Document extract →
Woodland Communicators to host first Toastmasters Club Open House

The Woodland Communicators Toastmasters Club hopes to get people talking when they host their first Open House on Tuesday, March 14.

The club is looking to rebound after a difficult two years due to COVID. Brenda Georget, the club’s vice-president of membership, said many people don’t know about the club or what it does. They’re hoping the Open House can change that.

“You always have people leaving and then new people coming so we have to keep sharing that with the public,” Georget explained. “I have a plate holder that says toastmasters on it, and somebody comes to me and says, ‘what’s toastmasters?’ (The name) really doesn’t fit what it is today, but it fit for what it was when it was created. It was created to do toasts.”

Toastmasters began in 1905 when an Illinois education director named Ralph Smedley noticed a need for public-speaking instruction. He organized the first unofficial Toastmasters meeting on March 24 of that year, but the first club wasn’t formed until 1922.

By the 1930s, Toastmaster Clubs were popping up outside the United States, with the first Canadian Club formed in Victoria, B.C. in 1935.

At the time, the clubs focused primarily on toasts, usually delivered at weddings. However, they’ve since branched out to all forms of public speaking, helping prepare people to give lectures and business presentations, or speak in public forums.

When Georget joined toastmasters in 2010, she wasn’t thinking about giving speeches at weddings. Instead, she was training to become a chartered professional accountant, and wanted help giving public presentations.

At first she was nervous and unsure about joining the club, but said that’s common for new members who are stepping outside their comfort zones in a major way.

“People, honest to God, it’s their worst fear,” she said. “They would rather not speak. They would rather die. They’re not scared of death. They’re scared of speaking in public, and I think that’s what deters a lot of people from even coming.”

Georget said senior club members will be on hand to help evaluate member speeches. The members then take or leave whatever feedback they receive.

Prior to COVID, the club drew members from a variety of backgrounds, ranging from local entrepreneurs who wanted to create commercials to promote their businesses, to residents who wanted to run for public office, but struggled speaking in front of audiences.

Georget said they try to create a relaxed environment where people feel comfortable learning and improving.

COVID was a major setback for the organization. They were unable to host in-person meetings, and lost members when they moved to Zoom meetings online. To boost numbers and give speakers a larger audience, they held joint meetings with the La Ronge Toastmasters Club.

When the province lifted the COVID restrictions, Woodland Communicators kept their hybrid model, where attendees could meet in person or join over Zoom.

Georget said they were determined to keep going, even during the toughest days of the COVID outbreak.

“We said, ‘we can’t shut down. We just can’t because if we do it’s not going to come back,’” she remembered. “We said, ‘we have to do something.’”

The Woodland Communicators Toastmasters Club will host their Open House in Room F212 of the Technical Building on the Saskatchewan Polytechnic Campus in Prince Albert. The event begins at 7 p.m. on Tuesday, March 14.

Data provided →
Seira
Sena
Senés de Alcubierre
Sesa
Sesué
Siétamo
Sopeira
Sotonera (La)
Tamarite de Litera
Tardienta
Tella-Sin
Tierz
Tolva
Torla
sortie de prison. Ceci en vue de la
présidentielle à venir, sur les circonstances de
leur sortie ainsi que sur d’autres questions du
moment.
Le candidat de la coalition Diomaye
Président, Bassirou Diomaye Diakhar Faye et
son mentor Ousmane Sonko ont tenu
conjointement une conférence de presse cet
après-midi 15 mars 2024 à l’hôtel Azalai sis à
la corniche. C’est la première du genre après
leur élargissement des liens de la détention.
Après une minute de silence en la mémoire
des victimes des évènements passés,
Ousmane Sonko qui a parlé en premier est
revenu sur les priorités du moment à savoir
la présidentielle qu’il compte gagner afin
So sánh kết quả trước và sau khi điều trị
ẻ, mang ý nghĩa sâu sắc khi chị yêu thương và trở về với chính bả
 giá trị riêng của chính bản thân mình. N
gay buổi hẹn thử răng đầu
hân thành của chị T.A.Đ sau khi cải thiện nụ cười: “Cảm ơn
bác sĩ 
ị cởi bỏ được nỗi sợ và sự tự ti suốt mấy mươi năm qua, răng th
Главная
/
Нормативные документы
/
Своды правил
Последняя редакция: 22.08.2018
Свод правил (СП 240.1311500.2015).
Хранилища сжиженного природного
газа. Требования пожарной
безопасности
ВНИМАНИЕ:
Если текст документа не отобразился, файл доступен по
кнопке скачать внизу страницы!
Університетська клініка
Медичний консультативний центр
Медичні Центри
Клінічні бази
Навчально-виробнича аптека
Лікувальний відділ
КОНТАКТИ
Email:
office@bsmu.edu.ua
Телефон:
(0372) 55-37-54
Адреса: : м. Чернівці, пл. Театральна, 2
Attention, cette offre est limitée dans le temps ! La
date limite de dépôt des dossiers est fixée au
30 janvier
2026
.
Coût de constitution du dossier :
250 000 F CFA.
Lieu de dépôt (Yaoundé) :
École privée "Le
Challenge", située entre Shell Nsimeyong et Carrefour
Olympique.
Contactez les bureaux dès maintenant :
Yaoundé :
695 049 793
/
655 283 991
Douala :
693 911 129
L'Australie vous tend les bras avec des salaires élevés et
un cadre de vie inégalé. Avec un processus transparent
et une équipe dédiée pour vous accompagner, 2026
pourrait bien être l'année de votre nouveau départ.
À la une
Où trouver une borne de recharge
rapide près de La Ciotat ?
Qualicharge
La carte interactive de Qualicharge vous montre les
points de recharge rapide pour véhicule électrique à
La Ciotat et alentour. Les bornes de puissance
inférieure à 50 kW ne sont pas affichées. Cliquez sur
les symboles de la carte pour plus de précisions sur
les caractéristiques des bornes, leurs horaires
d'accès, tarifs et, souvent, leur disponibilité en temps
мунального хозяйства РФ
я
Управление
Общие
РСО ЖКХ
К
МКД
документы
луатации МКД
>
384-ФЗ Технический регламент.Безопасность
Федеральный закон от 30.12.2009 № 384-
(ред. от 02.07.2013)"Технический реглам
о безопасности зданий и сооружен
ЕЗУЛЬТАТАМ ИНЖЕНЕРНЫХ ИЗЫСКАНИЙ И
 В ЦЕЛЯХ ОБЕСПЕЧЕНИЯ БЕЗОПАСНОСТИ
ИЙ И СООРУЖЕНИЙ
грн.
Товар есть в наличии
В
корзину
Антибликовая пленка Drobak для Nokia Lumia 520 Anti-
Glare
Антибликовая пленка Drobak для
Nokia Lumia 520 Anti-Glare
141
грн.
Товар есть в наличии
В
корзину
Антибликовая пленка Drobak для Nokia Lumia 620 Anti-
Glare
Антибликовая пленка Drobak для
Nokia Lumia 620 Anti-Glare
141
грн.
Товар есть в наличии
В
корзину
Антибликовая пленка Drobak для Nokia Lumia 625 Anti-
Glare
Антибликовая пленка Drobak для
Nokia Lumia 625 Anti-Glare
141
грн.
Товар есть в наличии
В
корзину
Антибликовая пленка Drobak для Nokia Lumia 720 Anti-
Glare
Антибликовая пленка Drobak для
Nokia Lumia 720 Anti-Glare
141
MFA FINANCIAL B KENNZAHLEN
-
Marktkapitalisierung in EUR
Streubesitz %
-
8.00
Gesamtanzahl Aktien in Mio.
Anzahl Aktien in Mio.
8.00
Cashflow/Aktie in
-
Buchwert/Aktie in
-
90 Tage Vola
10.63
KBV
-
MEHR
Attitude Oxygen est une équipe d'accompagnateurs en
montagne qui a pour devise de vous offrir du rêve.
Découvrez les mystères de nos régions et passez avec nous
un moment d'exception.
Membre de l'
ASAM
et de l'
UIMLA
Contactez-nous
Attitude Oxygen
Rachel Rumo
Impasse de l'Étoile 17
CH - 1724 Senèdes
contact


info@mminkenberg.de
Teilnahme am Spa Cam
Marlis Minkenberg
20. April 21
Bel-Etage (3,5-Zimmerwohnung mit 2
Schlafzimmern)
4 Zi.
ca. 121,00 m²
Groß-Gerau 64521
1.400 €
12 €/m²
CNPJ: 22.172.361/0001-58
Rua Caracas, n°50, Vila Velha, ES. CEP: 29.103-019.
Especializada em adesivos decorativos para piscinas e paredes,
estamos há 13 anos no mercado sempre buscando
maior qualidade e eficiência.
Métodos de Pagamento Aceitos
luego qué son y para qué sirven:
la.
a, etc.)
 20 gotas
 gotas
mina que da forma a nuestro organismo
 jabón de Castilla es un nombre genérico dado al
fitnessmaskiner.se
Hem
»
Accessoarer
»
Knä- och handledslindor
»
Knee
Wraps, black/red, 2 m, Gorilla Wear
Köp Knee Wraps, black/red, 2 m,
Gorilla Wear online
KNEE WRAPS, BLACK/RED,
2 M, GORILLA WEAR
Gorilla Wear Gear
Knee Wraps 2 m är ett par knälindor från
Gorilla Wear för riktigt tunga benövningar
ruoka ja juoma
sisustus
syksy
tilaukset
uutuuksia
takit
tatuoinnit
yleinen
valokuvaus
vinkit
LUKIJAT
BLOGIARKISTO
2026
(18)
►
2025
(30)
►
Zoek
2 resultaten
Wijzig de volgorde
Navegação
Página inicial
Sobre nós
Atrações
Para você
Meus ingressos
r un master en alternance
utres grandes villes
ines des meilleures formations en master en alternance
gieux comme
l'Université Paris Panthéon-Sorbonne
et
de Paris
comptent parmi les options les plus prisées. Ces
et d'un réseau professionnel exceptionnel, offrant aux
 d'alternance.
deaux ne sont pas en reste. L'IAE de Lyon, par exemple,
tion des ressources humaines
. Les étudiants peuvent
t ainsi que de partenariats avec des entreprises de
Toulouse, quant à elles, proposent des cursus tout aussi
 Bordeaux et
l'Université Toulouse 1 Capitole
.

Requirement → Echo the part of the article about the Toastmasters open house, everything from "The club is" down to "formed until 1922.". None of the material has any bearing on the task.

Exercise output →
The club is looking to rebound after a difficult two years due to COVID. Brenda Georget, the club’s vice-president of membership, said many people don’t know about the club or what it does. They’re hoping the Open House can change that.

“You always have people leaving and then new people coming so we have to keep sharing that with the public,” Georget explained. “I have a plate holder that says toastmasters on it, and somebody comes to me and says, ‘what’s toastmasters?’ (The name) really doesn’t fit what it is today, but it fit for what it was when it was created. It was created to do toasts.”

Toastmasters began in 1905 when an Illinois education director named Ralph Smedley noticed a need for public-speaking instruction. He organized the first unofficial Toastmasters meeting on March 24 of that year, but the first club wasn’t formed until 1922.